__Excerpt provided__:

      Has anyone such experience? Would you favor longer short reads?


      • #4
        It's not the length your read but how you align it. Or at least that's what guys with short reads tell their girlfriends.


        • #5
          t's not the length your read but how you align it.
          Once reads get beyond 25-30bp, a perfect read that is random enough should map uniquely to a target genome/transcriptome (assuming no duplication). The extra bases mean that you can get away with mapping less random sequences, and compensate for more read/sequencing error.

          As an alternative to longer reads, paired-end mapping gives you two chances to hit a high-complexity region, and makes it much easier to detect PCR duplicates.


          • #6
            I'd definitely go for the longest reads you can get hold of for metagenomics.

            36bp is not pretty for de novo assemblies, which are what many metagenomic projects boil down to at some stage.

__Exercise data__:
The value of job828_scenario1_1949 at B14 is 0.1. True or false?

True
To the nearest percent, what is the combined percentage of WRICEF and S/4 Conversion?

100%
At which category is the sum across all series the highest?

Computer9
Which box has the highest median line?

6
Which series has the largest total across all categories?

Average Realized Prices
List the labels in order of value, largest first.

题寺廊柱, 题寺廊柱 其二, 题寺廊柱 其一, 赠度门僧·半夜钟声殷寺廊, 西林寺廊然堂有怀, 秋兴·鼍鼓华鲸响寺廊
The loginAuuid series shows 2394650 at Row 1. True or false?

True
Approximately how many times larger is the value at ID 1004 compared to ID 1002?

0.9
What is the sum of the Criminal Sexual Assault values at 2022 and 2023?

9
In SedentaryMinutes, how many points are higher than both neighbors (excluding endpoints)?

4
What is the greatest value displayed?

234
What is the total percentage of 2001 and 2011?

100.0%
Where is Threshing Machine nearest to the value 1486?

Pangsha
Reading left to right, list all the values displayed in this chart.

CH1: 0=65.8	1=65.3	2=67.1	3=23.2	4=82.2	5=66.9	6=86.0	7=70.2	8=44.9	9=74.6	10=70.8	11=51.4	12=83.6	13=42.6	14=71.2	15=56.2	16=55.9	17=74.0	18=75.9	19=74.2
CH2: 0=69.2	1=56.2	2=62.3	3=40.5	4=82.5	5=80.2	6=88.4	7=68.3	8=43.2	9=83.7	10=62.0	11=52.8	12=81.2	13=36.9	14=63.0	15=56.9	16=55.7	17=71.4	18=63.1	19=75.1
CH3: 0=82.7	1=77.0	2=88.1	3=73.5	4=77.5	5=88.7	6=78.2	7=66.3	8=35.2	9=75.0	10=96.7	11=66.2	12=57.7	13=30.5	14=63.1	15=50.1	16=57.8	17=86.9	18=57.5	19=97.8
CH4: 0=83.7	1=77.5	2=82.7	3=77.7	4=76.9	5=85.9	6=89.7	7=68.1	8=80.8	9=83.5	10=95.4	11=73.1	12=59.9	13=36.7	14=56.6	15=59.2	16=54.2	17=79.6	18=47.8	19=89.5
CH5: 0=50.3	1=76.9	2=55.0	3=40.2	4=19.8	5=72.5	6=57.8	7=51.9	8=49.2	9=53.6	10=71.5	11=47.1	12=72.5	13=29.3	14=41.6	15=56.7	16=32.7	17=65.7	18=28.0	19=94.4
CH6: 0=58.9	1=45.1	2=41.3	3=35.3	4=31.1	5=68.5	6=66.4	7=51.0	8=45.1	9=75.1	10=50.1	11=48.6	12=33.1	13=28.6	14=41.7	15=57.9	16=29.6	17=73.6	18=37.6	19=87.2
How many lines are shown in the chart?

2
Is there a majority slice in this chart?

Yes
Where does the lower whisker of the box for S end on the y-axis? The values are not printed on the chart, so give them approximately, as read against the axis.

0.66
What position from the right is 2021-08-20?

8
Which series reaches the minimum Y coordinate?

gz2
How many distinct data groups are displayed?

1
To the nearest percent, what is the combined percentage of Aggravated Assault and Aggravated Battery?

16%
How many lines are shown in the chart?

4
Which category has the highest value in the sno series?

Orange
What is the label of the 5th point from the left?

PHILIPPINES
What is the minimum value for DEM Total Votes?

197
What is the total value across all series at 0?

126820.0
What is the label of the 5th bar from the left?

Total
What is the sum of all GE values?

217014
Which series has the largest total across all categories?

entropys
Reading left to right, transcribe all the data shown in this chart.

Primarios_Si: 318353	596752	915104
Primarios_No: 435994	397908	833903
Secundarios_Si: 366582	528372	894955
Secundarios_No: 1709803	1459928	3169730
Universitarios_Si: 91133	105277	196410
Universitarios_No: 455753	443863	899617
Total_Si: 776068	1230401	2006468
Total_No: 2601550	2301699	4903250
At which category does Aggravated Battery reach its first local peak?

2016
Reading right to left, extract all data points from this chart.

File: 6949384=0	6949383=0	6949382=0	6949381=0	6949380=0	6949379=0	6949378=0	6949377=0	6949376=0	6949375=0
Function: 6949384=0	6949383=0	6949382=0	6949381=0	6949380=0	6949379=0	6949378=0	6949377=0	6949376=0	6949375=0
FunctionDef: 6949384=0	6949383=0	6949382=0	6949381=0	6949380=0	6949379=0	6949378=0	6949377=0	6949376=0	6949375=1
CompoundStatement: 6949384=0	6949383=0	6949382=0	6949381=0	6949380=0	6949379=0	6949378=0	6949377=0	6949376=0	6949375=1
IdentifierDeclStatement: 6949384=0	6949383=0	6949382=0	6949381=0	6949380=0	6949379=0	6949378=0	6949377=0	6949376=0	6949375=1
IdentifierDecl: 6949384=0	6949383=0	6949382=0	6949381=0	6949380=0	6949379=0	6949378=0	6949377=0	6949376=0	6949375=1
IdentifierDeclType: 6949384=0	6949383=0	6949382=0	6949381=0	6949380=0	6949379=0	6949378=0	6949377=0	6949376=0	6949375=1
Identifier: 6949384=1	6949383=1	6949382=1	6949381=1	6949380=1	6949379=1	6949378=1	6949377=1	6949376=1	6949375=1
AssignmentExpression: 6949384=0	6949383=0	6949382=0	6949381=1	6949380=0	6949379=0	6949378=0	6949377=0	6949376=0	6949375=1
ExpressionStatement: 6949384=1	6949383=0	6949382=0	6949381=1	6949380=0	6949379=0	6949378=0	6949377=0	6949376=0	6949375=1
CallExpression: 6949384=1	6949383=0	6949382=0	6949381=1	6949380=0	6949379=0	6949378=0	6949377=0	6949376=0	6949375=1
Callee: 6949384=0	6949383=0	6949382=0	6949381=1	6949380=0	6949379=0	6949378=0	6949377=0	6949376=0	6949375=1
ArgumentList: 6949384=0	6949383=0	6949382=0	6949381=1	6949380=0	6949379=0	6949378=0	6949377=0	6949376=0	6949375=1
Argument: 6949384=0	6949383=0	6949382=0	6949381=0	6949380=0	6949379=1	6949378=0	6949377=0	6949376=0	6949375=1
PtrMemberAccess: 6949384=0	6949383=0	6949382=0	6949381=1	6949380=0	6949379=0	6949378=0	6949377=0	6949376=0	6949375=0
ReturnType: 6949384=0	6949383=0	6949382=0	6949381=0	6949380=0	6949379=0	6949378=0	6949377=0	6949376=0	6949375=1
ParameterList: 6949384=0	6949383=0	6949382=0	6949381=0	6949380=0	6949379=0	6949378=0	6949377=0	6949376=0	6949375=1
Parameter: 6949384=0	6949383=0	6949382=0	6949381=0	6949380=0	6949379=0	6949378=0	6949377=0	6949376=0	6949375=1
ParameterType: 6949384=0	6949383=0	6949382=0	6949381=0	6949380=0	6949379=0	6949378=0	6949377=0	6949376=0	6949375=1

__Work instructions__:
(a) From the forum thread about sequencing read length, copy word for word the passage from "As an alternative" up to and including "at some stage.".
(b) Pick up the forum thread about sequencing read length where it stops, and write the next part.

__Results__:
(a)
As an alternative to longer reads, paired-end mapping gives you two chances to hit a high-complexity region, and makes it much easier to detect PCR duplicates.


          • #6
            I'd definitely go for the longest reads you can get hold of for metagenomics.

            36bp is not pretty for de novo assemblies, which are what many metagenomic projects boil down to at some stage.

(b)
            There are a few papers about on this, for example

            Article (Rodrigue2010) Rodrigue, S.; Materna, A. C.; Timberlake, S. C.; Blackburn, M. C.; Malmstrom, R. R.; Alm, E. J. & Chisholm, S. W. Unlocking short read sequencing for metagenomics. PLoS One, Department of Civil and Environmental Engineering, Massachusetts Institute of Technology, Cambridge, Massachussetts, United States of America., 2010, 5, e11840 Abstract: BACKGROUND: Different high-throughput nucleic acid sequencing platforms are currently available but a trade-off currently exists between the cost and number of reads that can be generated versus the read length that can be achieved. METHODOLOGY/PRINCIPAL FINDINGS: We describe an experimental and computational pipeline yielding millions of reads that can exceed 200 bp with quality scores approaching that of traditional Sanger sequencing. The method combines an automatable gel-less library construction step with paired-end sequencing on a short-read instrument. With appropriately sized library inserts, mate-pair sequences can overlap, and we describe the SHERA software package that joins them to form a longer composite read. CONCLUSIONS/SIGNIFICANCE: This strategy is broadly applicable to sequencing applications that benefit from low-cost high-throughput sequencing, but require longer read lengths. We demonstrate that our approach enables metagenomic analyses using the Illumina Genome Analyzer, with low error rates, and at a fraction of the cost of pyrosequencing.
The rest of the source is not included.